The corner wardrobe in the parents’ room is finished in a paler ash veneer, its tall doors fronted with chinoiserie-inspired panels of birds and branches printed on translucent glass. A small open shelving unit on one side holds a row of pale blue spindle ornaments, picking up the turnery thread from the reading corner and threading it through the room as a recurring motif.

The children’s room is the project’s most exuberant space, and the one that most clearly reflects the family it was made for. A watercolour mural of a hot-air balloon, jeep and trees fills one wall, set above a wainscot of soft teal panelling. To the right, a built-in bunk bed sits within a panelled arch, its upper berth crowned by a knotted rope climbing net, the kind of structural play element that makes the room read as small architecture rather than furniture.

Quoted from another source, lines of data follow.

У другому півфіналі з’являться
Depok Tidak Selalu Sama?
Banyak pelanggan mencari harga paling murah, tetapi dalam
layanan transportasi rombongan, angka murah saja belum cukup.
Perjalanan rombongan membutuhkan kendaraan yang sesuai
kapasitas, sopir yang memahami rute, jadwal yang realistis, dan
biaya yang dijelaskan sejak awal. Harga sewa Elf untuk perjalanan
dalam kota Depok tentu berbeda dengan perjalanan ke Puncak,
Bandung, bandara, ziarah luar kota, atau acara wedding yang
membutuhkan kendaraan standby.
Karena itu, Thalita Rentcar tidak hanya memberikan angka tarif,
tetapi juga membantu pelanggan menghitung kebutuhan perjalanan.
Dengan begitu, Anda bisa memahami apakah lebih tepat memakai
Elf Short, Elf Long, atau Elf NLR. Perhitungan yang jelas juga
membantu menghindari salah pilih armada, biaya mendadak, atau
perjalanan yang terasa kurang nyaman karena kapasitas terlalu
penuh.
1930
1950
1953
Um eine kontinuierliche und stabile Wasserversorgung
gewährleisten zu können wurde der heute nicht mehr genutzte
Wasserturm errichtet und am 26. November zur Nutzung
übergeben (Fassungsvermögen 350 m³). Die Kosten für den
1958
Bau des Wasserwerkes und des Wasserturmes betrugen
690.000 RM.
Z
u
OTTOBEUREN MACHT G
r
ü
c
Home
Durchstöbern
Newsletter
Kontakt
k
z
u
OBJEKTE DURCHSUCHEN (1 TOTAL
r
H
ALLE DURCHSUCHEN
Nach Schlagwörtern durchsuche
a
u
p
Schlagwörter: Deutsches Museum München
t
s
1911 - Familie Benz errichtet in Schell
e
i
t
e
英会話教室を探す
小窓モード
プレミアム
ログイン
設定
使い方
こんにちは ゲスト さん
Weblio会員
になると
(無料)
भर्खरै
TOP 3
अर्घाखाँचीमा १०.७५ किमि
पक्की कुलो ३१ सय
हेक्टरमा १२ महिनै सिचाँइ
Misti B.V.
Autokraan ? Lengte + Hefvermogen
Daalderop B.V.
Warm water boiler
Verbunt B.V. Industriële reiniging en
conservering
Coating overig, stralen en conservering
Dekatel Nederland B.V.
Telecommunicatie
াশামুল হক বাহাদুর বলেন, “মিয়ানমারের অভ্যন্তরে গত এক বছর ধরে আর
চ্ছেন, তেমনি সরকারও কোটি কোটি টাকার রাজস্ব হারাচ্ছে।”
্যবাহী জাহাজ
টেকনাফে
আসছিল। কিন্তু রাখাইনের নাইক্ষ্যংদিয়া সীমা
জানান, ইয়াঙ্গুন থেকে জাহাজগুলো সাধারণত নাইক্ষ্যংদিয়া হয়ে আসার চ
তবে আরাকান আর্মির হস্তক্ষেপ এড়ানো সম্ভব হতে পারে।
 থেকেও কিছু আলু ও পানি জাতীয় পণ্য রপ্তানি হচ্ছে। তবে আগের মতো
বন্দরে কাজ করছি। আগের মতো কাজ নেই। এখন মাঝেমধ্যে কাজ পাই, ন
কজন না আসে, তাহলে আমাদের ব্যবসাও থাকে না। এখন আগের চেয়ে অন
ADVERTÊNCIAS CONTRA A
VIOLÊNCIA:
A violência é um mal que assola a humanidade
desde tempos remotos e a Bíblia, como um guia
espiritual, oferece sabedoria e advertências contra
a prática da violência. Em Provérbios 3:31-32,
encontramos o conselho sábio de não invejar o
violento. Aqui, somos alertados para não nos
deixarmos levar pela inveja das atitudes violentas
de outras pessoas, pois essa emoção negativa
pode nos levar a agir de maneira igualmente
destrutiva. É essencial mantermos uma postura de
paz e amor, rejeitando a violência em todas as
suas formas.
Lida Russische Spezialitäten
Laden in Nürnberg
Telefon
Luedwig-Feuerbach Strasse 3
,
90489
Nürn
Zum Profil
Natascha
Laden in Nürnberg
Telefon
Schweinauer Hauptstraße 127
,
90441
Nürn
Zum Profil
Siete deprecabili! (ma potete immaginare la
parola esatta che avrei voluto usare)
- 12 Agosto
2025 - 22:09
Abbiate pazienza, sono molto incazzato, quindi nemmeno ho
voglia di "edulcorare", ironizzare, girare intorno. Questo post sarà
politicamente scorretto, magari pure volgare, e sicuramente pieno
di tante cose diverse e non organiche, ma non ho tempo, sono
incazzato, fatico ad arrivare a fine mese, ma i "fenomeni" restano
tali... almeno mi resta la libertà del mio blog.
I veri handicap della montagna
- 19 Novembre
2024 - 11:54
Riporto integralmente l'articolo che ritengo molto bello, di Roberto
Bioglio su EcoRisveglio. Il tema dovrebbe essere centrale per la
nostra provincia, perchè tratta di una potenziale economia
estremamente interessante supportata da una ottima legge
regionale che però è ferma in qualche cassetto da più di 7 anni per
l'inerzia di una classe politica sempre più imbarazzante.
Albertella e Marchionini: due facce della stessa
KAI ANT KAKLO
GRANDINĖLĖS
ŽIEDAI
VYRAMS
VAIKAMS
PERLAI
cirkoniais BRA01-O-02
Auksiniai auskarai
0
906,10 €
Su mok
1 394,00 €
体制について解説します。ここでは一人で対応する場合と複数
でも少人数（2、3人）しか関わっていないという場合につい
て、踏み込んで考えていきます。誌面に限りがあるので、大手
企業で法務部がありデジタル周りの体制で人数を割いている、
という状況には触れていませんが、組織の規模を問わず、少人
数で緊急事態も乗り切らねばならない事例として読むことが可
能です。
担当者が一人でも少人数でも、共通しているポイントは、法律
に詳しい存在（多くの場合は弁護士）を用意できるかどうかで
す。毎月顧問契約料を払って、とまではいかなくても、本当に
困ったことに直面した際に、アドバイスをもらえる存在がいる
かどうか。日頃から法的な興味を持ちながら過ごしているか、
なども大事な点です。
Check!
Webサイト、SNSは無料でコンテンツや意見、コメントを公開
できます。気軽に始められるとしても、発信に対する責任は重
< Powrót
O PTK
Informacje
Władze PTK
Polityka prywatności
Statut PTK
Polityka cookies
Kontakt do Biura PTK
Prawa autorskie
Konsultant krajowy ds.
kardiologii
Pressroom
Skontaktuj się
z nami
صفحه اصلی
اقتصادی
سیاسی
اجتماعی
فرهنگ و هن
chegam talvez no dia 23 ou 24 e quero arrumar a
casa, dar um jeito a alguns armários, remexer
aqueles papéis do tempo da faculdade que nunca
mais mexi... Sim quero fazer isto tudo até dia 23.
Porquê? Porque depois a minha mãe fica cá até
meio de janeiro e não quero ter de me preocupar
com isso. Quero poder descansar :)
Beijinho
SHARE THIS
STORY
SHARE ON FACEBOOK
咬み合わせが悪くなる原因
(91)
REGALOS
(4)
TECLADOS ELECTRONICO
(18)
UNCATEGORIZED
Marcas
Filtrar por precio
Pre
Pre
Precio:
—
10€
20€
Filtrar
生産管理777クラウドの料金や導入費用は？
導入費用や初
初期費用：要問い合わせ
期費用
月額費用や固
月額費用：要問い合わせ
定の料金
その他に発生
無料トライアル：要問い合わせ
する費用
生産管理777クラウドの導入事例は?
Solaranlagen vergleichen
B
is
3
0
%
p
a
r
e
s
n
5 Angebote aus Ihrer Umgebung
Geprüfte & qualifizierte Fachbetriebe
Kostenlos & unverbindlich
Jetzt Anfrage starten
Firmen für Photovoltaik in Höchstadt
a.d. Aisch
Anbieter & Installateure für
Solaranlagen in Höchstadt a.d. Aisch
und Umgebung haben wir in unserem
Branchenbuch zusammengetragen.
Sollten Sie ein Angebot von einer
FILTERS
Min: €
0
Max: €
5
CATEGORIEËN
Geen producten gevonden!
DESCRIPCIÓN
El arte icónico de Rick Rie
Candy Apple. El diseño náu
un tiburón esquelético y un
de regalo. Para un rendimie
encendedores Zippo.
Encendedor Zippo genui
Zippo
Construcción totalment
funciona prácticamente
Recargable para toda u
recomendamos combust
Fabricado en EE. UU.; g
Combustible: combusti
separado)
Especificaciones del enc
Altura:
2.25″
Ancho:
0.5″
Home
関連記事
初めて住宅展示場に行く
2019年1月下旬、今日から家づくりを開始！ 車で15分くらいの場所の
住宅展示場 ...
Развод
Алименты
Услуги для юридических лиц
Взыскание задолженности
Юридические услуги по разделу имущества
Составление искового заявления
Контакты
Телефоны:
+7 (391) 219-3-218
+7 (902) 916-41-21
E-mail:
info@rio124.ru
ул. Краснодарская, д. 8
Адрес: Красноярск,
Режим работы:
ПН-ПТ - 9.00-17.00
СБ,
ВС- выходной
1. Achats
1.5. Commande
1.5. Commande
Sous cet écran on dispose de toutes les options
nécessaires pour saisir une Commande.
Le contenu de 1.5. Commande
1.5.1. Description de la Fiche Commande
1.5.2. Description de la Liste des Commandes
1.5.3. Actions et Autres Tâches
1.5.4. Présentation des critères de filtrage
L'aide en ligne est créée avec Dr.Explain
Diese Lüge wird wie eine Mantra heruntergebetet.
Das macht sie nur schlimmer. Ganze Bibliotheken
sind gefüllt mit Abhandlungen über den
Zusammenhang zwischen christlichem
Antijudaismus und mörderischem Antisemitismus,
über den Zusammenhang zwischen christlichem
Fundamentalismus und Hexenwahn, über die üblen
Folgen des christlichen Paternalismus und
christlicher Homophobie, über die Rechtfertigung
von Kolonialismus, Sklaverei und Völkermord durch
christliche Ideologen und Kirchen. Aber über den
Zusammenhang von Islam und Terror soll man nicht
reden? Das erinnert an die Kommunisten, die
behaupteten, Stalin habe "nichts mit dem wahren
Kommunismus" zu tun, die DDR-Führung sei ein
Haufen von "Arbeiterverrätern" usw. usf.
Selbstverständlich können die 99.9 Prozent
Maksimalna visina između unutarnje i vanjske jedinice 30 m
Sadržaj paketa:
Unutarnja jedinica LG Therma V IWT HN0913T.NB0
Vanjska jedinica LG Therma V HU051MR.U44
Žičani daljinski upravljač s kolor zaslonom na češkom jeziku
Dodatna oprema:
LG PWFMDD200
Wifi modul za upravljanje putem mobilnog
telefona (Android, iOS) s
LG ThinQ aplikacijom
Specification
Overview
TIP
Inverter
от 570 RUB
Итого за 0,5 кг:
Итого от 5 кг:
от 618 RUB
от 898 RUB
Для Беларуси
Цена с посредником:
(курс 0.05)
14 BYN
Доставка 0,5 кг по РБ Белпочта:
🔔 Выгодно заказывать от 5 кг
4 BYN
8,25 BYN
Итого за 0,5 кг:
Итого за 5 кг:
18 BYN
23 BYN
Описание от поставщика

From the other side, the bunk reveals its full ingenuity: a rope-net canopy over the upper bed, a stepped staircase in pale teal with integrated drawers, and a scalloped velvet headboard in caramel for the lower berth. A buttery yellow wall and printed curtains carry the colour language outward.

Across the room, a study and storage wall continues the architectural play. House-shaped niches in white frame books and small toys, a teal floating desk hovers above a pedestal in chalk white, and the wardrobe doors carry silhouettes of buildings and hot-air balloons in matching teal and mustard. The detailing is playful but not infantile, designed to age with the children rather than be outgrown.
Within Bangalore’s residential landscape, where homes increasingly oscillate between minimalist greige and overt heritage pastiche, Saanidhya occupies a more difficult middle. Tradition is treated as a working vocabulary rather than a costume, with Pichwai motifs, cane weaves, turned spindles, family textiles and arched mouldings all integrated into the everyday geometry of the home. The result is recognisably Indian without ever feeling like a curated set piece.
What lingers is the impression of a home that has resolved its own tensions before asking the visitor to notice them. Tradition and modernity, heirloom and new build, ritual and daily life: each pair holds its place without needing reconciliation. Saanidhya is, in the truest sense of its name, a home built around presence, the kind that does not perform itself but simply continues, room by room, in a register the family already recognised as their own.